誰かの「はい」。誰かの「いるよ」。誰かの「ありがとう」。短い声ばかりが、床の継ぎ目に留められている。


その端に、ニカの声がまだ薄く絡んでいた。


ノラは割れ目を見た。


閉じたい。


けれど、今ここで床を壊して奥へ進めば、ニカを抱えたまま時間を失う。完全な迷宮ではない。枝口だ。根は残っている。核がどこにあるかも分からない。


今、外へ出すべきものは決まっている。


生きているニカ。


それと、奥へ置いてはいけない靴。


ノラはニカの腕を取った。


「立つよ」


ニカは布を噛んだまま、ぎこちなく立ち上がった。膝が抜けかける。ノラが支える。細い体は軽いはずなのに、部屋の空気が足元を引いていた。


床の中央に置かれた小さな靴が、かすかに動いた。


白い綿が、靴の方へ伸びる。


「それ、わたしの」


ニカの目が靴へ向いた。


ノラは先に言う。


「見るだけ」


ニカは首を横に振った。


布を外そうとする。


ノラはその手を押さえた。


「声にするな。目で言って」


ニカは泣きながら、靴を指差した。


置いていけない。


そういう目だった。


ノラは靴を拾った。


小さかった。片手に乗る。直した跡が多い。底の外側はきれいなのに、内側だけがすり減っている。靴の中には、足の温度が残っていない。


ニカが手を伸ばす。


ノラは靴を渡した。


「抱えて。奥へ置かない」


ニカは布を噛んだまま、靴を胸に抱いた。


割れ目の泣き声が強くなった。


「こっちに置いて」


「寒いの」


ニカの足が止まる。


ノラはニカの肩を押した。


「本当にその子のものなら、他の子に運ばせない」


ニカの目がノラを見る。


「ここへ置いたら、次の子がまた運ばされる」


ニカは靴を抱く腕に力を込めた。


床の白い筋が、ニカの足首へ伸びる。ヨルが飛び込み、筋の手前に爪を立てた。白いものが震え、細くほどける。


ノラはニカを入口へ向かわせた。


物置の戸口までは短い。


それなのに、部屋が遠くなる。


小さな椅子が横目に入る。欠けた食器が鳴る。薬包の甘い匂いが強くなる。人形の縫い目から、白い綿が少しはみ出していた。その綿が、奥の割れ目の白さと同じに見えた。


ニカの足がまた止まりかける。


奥から、低い声がした。


「置いていくな」


子どもの声ではなかった。


靴屋でもない。

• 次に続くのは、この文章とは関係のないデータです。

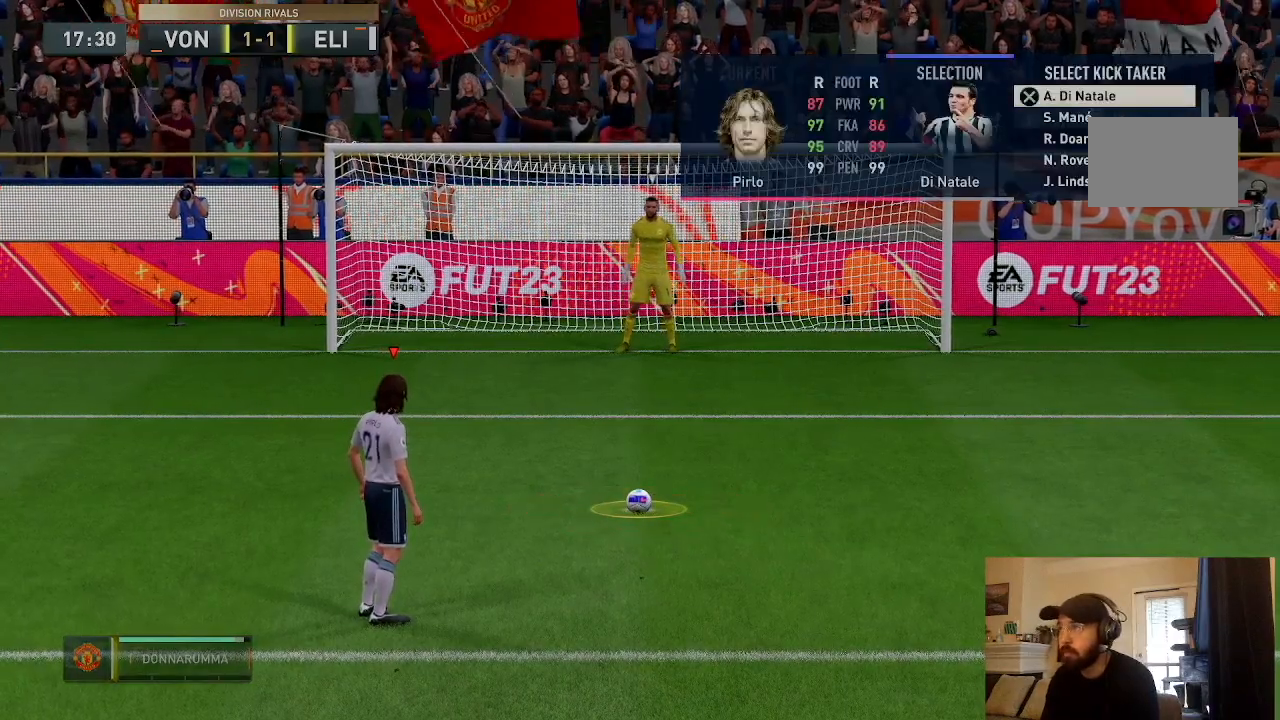
{"buttons": ["R2"], "left_stick": "center", "right_stick": "center", "events": []}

家で聞く声でもない。さっきまでの甘さを捨てた、湿った口そのものの声だった。


ニカの体が固まる。


ノラは振り返らなかった。


「ニカ。外の光を見る」


ニカは布を噛んだまま、戸口を見た。


外から夕方の光が差している。マルヤの声も聞こえる。男が何か言おうとして、マルヤに遮られている。人のいる場所の音だった。


「出たら、好きなだけ泣いていい。今は歩け」


ニカは足を前へ出した。


膝が震える。けれど、靴を抱く腕はほどけなかった。


ヨルが先に戸口を抜ける。ノラがニカの背を支える。白い綿が床を這い、靴の先へ伸びた。


ノラは短剣を逆手に持ち、床板へ突き立てた。


黒い熱は、指の骨の内側で一瞬だけ灯った。


床板が焦げたのではない。白い筋だけが、熱を嫌うように縮んだ。


割れ目の奥が低く鳴る。


ノラはそこで初めて、横目を向けた。


「優しい子の声で、次の子を呼ぶな」


割れ目の白い縁が、細かく震えた。


反応は待たなかった。


ノラはニカを外へ押し出した。


庭の空気が、急に広くなった。


ニカは外へ出た途端、膝をついた。布を口から外し、咳き込む。声は出た。かすれているが、ニカ自身の声だった。


マルヤがすぐに駆け寄った。


「水。布も」


灯口の者が動く。男が近づこうとしたが、マルヤが帳簿を抱えたまま視線だけで止めた。


「あなたはそこにいて。今から聞くことは、全部記録に残す」


男は口を閉じた。


ニカは小さな靴を胸に抱いたまま、泣き出した。


大きな声ではなかった。布を噛んで飲み込んだ言葉が、あとから涙になって出てきたような泣き方だった。


ノラは物置の戸を見た。


中から声はまだする。


けれど、消えてはいない。


「ありがとうって、言って」


誰にも向けていないような声で、奥がまだ待っていた。


ノラは戸を閉めた。


完全には閉まらない。壊した継ぎ目から、白いものが少しだけのぞいている。ヨルがその前に立ち、低く喉を鳴らした。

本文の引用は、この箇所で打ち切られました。